Abstract
This article seeks to understand the aims of the Arms Trade Treaty (ATT) and identify the difficulties with regard to its implementation. It first overviews the post-Cold War history of arms transfer control. It then analyzes the main articles of the ATT, focusing in particular on reporting obligations—one of the most controversial issues of the First Conference of States Parties to the ATT. The article goes on to consider the aims claimed (or presumably claimed) throughout history by human groups that have attempted to control arms transfers either unilaterally or multilaterally. The aims are classified into three types: security, moral-ethical, and economic. The aims propagated by the supporters of the ATT are categorized into these types, and their distinctive features are explained vis-à-vis the aims of past transfer control initiatives.
In making sense of the claimed aims of the ATT, the article draws attention to the nature of boundary-making between lawfulness and unlawfulness with respect to the nature, use, and transfer of arms. Agreements to control and regulate arms naturally create simultaneously an unlawful as well as a lawful realm.

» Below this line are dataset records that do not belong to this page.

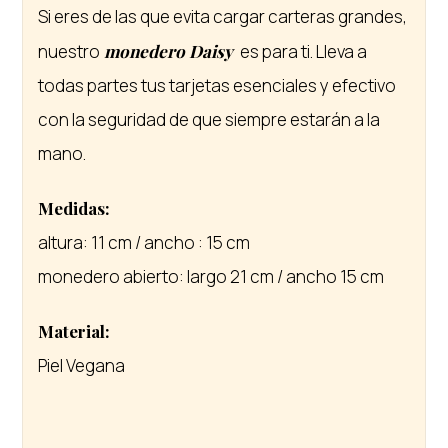
Si eres de las que evita cargar carteras grandes,
nuestro
monedero Daisy
es para ti. Lleva a
todas partes tus tarjetas esenciales y efectivo
con la seguridad de que siempre estarán a la
mano.
Medidas:
altura: 11 cm / ancho : 15 cm
monedero abierto: largo 21 cm / ancho 15 cm
Material:
Piel Vegana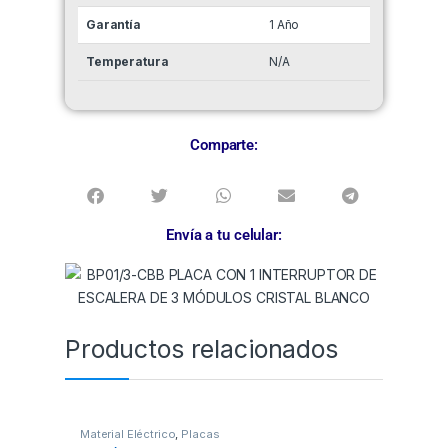
Garantía
1 Año
Temperatura
N/A
Comparte:
Envía a tu celular:
Productos relacionados
Material Eléctrico
,
Placas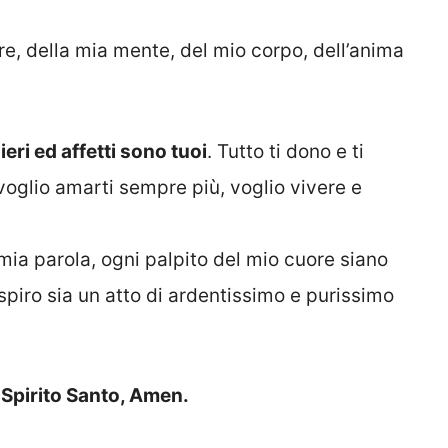
e, della mia mente, del mio corpo, dell’anima
sieri ed affetti sono tuoi
. Tutto ti dono e ti
 voglio amarti sempre più, voglio vivere e
mia parola, ogni palpito del mio cuore siano
spiro sia un atto di ardentissimo e purissimo
o Spirito Santo, Amen.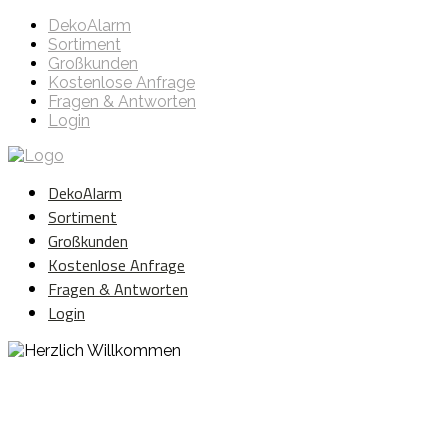
DekoAlarm
Sortiment
Großkunden
Kostenlose Anfrage
Fragen & Antworten
Login
DekoAlarm
Sortiment
Großkunden
Kostenlose Anfrage
Fragen & Antworten
Login
Herzlich Willkommen
WE ❤️ EVENT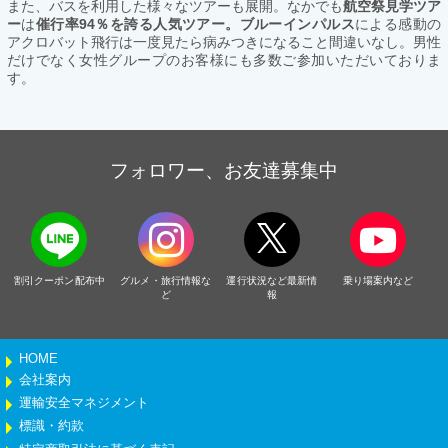
また、バスを利用した様々なツアーも展開。なかでも
航空祭見学ツア
ー
は
催行率94％を誇る人気ツアー。ブルーインパルス
による感動の
アクロバット飛行は一度見たら病みつきになること間違いなし。男性
だけでなく女性グループのお客様にも多数ご参加いただいておりま
す。
フォロワー、お友達募集中
割引クーポン配布中
グルメ・旅行情報な
運行状況など最新情
乗り場案内など
ど
報
HOME
会社案内
運輸安全マネジメント
標識・約款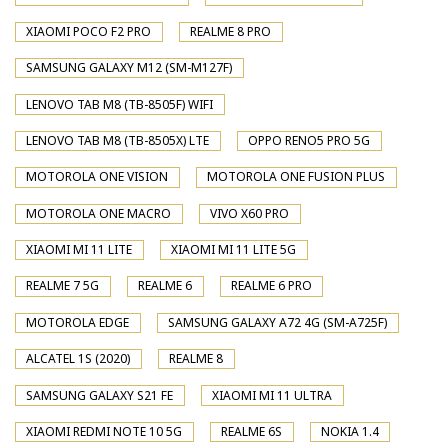
XIAOMI POCO F2 PRO
REALME 8 PRO
SAMSUNG GALAXY M12 (SM-M127F)
LENOVO TAB M8 (TB-8505F) WIFI
LENOVO TAB M8 (TB-8505X) LTE
OPPO RENO5 PRO 5G
MOTOROLA ONE VISION
MOTOROLA ONE FUSION PLUS
MOTOROLA ONE MACRO
VIVO X60 PRO
XIAOMI MI 11 LITE
XIAOMI MI 11 LITE 5G
REALME 7 5G
REALME 6
REALME 6 PRO
MOTOROLA EDGE
SAMSUNG GALAXY A72 4G (SM-A725F)
ALCATEL 1S (2020)
REALME 8
SAMSUNG GALAXY S21 FE
XIAOMI MI 11 ULTRA
XIAOMI REDMI NOTE 10 5G
REALME 6S
NOKIA 1.4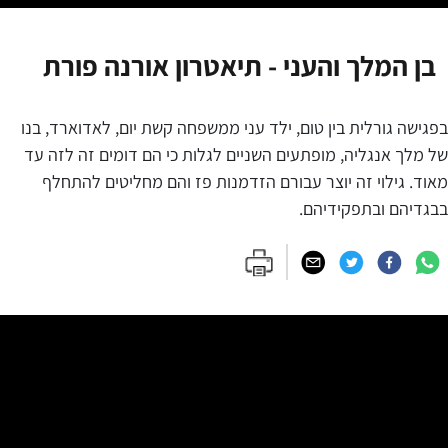
בן המלך והעני - תיאטרון אורנה פורת
בפגישה גורלית בין טום, ילד עני ממשפחה קשת יום, לאדוארד, בנו
של מלך אנגליה, מופתעים השניים לגלות כי הם דומים זה לזה עד
מאוד. גילוי זה יוצר עבורם הזדמנות פז והם מחליטים להתחלף
בבגדיהם ובתפקידיהם.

By highlighting three cases of multilateral arms transfer control—the Catholic ban of arms transfers to the Saracens in the 12th–13th century, the Brussels Convention of the late 19th century, and “global” arms transfer control in the post-Cold War era—this article asserts that the claimed aims of arms transfer control should be understood within the overall logic of boundary-making between the lawful and unlawful nature, use, and transfer of arms. It also suggests that, in these three cases, this overall logic seems to have been in consonance with the dominant ideas of order during the same period.
Finally, the article identifies the difficulties facing the implementation of the ATT and argues that these difficulties signify the key challenges to the ideas of order that have fostered the development of the treaty.